On August 31, 2022, Mr. Keddal emailed Mr. Richardson, asking if he could be excused from getting the COVID vaccination because of his medical condition. (ECF No. 45-15, at 5). In his August 31, 2022 email, Mr. Keddal indicated that if an alternative was not permitted, he would get the COVID-19 vaccination in a hospital setting. (Id.). Mr. Richardson told Mr. Keddal that he was still required to get vaccinated. (Id. at 4). On September 19, 2022, Mr. Keddal emailed Mr. Richardson and indicated that he still had concerns with the COVID vaccine policy.

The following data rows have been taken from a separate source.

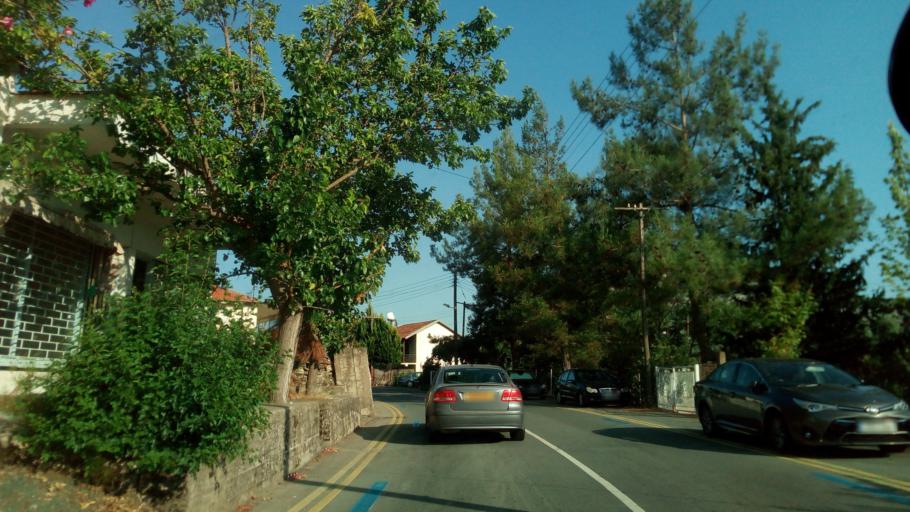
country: CY
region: Limassol
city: Pelendri
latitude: 34.8604
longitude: 32.8735
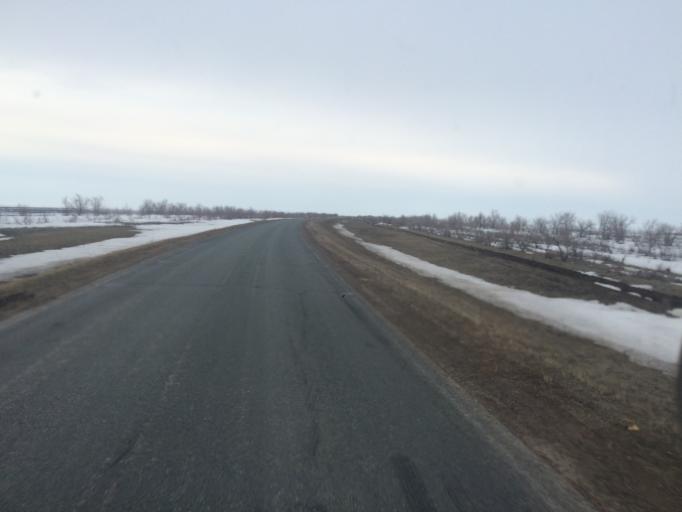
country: KZ
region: Batys Qazaqstan
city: Oral
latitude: 51.4339
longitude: 51.2648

In said email, Mr. Keddal wrote: I can't help but feel that you don[’]t quite believe my situation and for some reason have taken a stance against me no based on medical science in regards to my unique and unenviable situation but on personal opinion. I respect that everyone has opinions and perhaps biases. However I asked that we all step back and take a look at the mission and objectives and treat this situation through a reasonable and mutually respectful prism. (ECF No. 45-15, at 3). On September 26, 2022, Mr. Richardson called Mr. Keddal and terminated his employment with Aero National. (ECF No. 52, at 16). On September 27, 2022, Mr. Keddal emailed Mr. Richardson reiterating, that that he was told he was “being terminated for not being medically able to receive the [COVID-19] vaccine.” (ECF No. 35-15, at 1-2). II. Relevant Legal Standards According to Federal Rule of Civil Procedure 56, a court must grant summary judgment where the moving party “shows that there is no genuine dispute as to any material fact” and the moving party “is entitled to judgment as a matter of law.” Fed. R. Civ. P.